Lomell would soon be wounded a third time, in the Battle of the Bulge. He was honorably discharged in December 1945, four months after VJ Day and seven months after VE Day.

==Awards and decorations==

Combat Infantryman Badge
| Distinguished Service Cross (United States) |  |  |  | Silver Star |  |  |  | Bronze Star Medal |  |  |  |
| Purple Heart with two Oak leaf clusters |  |  |  | Good Conduct Medal |  |  |  | European–African–Middle Eastern Campaign Medal with an Arrowhead device and three Service stars |  |  |  |
| World War II Victory Medal |  |  |  | Legion of Honour |  |  |  | Military Medal |  |  |  |
Presidential Unit Citation
Shoulder sleeve insignia 2nd Ranger Battalion

==After the war==

Lomell returned to New Jersey in 1945, and married Charlotte on the second anniversary of D-Day. Leonard and Charlotte were eventually the parents of three daughters. He enrolled in law school at La Salle University and Rutgers University, passing the bar in 1951. He was the founder and senior member of the law firm of Lomell, Muccifori, Adler, Ravaschiere & Amabile, subsequently known as the Lomell Law Firm. He retired from the practice of law in the mid-1980s.

In business, Lomell was a director of The First National Bank of Toms River and a director and vice-president of Statewide Bancorp. He was a director of the South Jersey Title Insurance Co., Atlantic City. Among his civic activities, he was a member of the Dover Township Board of Education; president of the Garden State Philharmonic Symphony Society; chairman of the Dover Township Juvenile Conference Committee; a member of the Community Memorial Hospital building committee; and a director of the Ocean County Historical Society. Lomell was a member of Christ Church, Episcopal, and served on its board, and as president of its Men's Club and legal counsel. He served as an Ocean County College Foundation trustee.

During his lifetime, he participated in a number of television and radio interviews about D-Day.
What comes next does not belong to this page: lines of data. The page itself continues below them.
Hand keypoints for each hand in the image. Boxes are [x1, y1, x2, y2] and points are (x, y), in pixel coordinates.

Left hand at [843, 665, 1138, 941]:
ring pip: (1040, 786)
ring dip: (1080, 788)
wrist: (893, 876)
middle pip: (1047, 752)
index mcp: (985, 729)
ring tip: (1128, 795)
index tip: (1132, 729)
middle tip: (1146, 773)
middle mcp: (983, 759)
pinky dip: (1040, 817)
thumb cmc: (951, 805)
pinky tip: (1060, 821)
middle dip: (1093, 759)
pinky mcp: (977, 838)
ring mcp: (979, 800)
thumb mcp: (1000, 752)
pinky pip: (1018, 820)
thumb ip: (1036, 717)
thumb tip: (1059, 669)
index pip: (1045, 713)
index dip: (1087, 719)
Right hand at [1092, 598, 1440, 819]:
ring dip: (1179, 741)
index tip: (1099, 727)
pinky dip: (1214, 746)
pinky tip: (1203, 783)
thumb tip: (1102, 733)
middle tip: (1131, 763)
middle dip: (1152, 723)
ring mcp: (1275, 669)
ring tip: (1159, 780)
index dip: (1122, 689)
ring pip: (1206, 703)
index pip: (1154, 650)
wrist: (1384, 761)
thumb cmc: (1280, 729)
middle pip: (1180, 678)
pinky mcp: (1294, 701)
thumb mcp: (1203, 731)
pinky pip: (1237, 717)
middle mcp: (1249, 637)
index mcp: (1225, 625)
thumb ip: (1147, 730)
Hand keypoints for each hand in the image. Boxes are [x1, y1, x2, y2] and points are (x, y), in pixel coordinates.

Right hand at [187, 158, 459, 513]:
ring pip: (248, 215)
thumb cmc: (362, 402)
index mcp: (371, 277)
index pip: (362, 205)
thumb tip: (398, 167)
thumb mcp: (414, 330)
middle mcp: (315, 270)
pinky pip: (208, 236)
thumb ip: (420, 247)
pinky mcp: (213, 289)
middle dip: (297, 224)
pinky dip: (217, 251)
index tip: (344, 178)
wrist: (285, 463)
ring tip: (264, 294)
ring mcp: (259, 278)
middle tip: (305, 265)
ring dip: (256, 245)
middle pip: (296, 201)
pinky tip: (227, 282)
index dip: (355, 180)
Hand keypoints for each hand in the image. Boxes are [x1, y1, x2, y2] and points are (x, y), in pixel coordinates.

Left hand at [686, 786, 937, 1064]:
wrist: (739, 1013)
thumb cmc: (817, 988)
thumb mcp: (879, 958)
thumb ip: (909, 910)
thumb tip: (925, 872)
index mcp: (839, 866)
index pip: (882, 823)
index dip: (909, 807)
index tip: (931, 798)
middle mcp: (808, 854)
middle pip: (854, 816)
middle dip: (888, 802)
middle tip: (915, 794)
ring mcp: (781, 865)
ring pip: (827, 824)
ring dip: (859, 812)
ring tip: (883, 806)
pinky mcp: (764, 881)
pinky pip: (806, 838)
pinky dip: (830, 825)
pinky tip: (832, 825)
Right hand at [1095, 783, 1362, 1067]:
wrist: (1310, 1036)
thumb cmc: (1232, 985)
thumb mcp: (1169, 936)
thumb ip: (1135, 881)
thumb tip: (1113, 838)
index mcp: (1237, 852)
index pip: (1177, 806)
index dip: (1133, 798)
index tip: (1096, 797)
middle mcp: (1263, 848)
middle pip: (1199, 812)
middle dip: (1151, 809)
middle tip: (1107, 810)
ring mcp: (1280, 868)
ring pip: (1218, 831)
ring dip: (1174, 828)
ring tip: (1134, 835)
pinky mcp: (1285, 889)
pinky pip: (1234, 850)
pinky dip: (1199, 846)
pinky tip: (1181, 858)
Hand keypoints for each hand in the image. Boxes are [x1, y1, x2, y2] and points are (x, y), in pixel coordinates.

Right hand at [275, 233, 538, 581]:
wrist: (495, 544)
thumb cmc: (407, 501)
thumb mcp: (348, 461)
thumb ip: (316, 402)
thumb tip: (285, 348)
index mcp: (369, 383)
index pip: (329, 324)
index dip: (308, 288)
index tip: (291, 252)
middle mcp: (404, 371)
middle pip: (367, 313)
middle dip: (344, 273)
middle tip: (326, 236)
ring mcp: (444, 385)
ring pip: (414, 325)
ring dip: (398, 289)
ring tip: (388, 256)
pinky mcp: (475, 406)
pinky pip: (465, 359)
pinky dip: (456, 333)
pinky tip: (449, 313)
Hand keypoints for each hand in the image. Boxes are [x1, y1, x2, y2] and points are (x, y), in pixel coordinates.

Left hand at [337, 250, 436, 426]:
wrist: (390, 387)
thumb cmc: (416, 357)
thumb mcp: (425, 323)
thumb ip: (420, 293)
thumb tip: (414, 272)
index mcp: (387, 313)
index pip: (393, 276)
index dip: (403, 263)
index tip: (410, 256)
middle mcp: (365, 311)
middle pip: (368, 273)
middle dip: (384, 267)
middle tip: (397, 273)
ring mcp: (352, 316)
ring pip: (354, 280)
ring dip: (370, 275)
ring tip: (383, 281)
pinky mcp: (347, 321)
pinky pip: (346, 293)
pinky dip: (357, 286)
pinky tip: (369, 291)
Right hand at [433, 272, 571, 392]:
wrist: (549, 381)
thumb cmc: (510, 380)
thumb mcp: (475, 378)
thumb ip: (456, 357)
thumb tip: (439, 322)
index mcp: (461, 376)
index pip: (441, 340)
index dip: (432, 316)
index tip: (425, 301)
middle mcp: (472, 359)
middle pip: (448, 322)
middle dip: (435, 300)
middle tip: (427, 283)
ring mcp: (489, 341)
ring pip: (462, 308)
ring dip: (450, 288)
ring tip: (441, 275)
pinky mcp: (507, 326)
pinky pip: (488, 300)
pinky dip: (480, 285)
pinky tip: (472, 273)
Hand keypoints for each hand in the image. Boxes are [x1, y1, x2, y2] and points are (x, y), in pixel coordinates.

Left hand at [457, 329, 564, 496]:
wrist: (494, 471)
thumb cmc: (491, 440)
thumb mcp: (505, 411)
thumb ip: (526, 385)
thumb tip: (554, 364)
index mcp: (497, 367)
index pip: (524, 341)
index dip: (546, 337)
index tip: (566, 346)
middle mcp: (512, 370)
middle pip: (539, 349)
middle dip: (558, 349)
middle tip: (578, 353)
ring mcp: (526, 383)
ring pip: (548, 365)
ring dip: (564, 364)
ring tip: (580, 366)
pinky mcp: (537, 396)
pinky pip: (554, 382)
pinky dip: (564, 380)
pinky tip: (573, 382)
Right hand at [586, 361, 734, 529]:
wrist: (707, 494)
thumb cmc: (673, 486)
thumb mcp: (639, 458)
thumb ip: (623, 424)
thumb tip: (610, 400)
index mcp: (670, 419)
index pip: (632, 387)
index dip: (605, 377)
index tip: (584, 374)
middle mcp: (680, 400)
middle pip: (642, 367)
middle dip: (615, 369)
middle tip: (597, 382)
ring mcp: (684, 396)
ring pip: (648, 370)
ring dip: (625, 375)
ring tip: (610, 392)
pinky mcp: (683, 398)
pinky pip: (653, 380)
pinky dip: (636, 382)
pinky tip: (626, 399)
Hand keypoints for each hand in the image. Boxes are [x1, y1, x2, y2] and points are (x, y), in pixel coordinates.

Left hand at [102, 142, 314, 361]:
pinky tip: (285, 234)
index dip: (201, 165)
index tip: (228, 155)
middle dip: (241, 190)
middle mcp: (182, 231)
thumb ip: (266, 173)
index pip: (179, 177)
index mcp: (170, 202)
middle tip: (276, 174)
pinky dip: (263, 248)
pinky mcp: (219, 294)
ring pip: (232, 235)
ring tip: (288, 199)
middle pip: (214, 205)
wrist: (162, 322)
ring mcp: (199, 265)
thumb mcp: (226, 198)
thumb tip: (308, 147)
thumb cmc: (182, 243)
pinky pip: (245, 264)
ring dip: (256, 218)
He died of natural causes at his Toms River home on March 1, 2011, at 91 years old.

==Honors==

For his actions in disabling the Pointe du Hoc guns, Lomell received the U.S. Army's Distinguished Service Cross the British Military Medal, and the French Légion d'honneur. In addition to his Silver Star, Lomell also received a Bronze Star. In 1994, he was inducted into the Ranger Hall of Fame.

On December 4, 1999, the Borough of Point Pleasant Beach, New Jersey dedicated a monument to Lomell at the Veterans Park on Arnold Avenue. The Monument has a replica of the grapnel hook used by the Rangers at Pointe Du Hoc, which was given by the residents of Grandcamp-Maisy, France, along with a plaque detailing the contribution that Lomell made during the war effort.

In 2007, Lomell received an honorary Doctor of Humanities degree from Monmouth University.

In 2012, Ocean County officials honored Lomell's memory by naming a newly created connector road at Garden State Parkway Exit 83 "Lomell Lane."